L'autre constat que l'on peut faire concerne le style. On retrouve des marqueurs typiques du cinéma local mais qui pourraient très bien lorgner sur le manga. On peut déjà évoquer les jolis masques peints qui servent de couverture. Cela donne une dimension fantastique, très « super-héros », plus Punisher que Spiderman.
De plus, le lien père-fille, les minauderies de Grace Yip et l'humour impromptu donne une certaine consistance à ce décalage de ton, très loin de la froideur que l'on sentait parfois dans ce cinéma.

DECALAGE IRREALISTE, CONSISTANCE PERDUE

Certes, en dépit du sujet ressassé, on arpente le film de manière peu conventionnelle. Toutefois, on peut difficilement se satisfaire de la narration qui se réduit vite à un duel sans vigueur.
On sait rapidement qui est le responsable et un méga-flashback va nous expliciter les raisons de ces actions. De fait, le suspens n'existe pas et la montée en tension non plus. Yau s'appuie sur son sous-texte afin de donner de l'épaisseur à ses protagonistes. L'intrigue repose donc sur une affaire passée mais dont les conséquences sont pour le moins tirées par les cheveux (liens familiaux, attitude policière vis à vis de Guy).
Yau se perd dans sa description un peu victimaire et loupe l'occasion de donner des coups de semonce à l'écran.
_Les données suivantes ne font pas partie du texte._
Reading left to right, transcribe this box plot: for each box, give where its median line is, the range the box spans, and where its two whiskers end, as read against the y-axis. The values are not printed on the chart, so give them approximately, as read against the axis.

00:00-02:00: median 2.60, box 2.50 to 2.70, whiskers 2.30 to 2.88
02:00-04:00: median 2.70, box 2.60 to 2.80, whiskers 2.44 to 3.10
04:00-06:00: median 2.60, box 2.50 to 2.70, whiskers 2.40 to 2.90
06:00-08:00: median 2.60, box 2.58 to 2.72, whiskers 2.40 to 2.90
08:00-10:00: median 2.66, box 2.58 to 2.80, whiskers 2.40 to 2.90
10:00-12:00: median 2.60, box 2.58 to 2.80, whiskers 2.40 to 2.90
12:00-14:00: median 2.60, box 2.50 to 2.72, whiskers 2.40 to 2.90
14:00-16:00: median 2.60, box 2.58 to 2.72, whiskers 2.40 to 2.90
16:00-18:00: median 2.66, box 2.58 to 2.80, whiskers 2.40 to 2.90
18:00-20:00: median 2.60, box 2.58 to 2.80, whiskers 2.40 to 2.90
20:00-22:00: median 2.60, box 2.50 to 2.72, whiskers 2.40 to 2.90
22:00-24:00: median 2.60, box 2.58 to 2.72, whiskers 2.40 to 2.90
Si le récit n'est guère passionnant, l'action n'est pas tonitruante non plus du fait d'une mise en scène assez pauvre. Yau nous avait habitué à mieux. Si on retrouve la dominance d'obliques dans les compositions de plan (old school HK encore) et une vague de lumière jaune sporadique, le montage des séquences rythmées est peu pertinent. On a le droit à des scènes peu lisibles avec des plans trop serrés et une rythmique trop frénétique de manière générale.
Sans être un naufrage, on passe encore à côté d'un aspect qui possédait un certain potentiel, surtout avec Yau derrière la caméra.

Enfin, parlons casting. Blackie Ko cabotine souvent tandis que l'underplaying de Jordan Chan n'est guère efficace. Au final, c'est un Louis Koo à contre-emploi qui emporte les suffrages, donnant vie avec sobriété à son personnage.

Au final, Herman Yau ne parvient jamais à donner pleinement vie à cet exutoire en forme de procès du système judiciaire et de rédemption.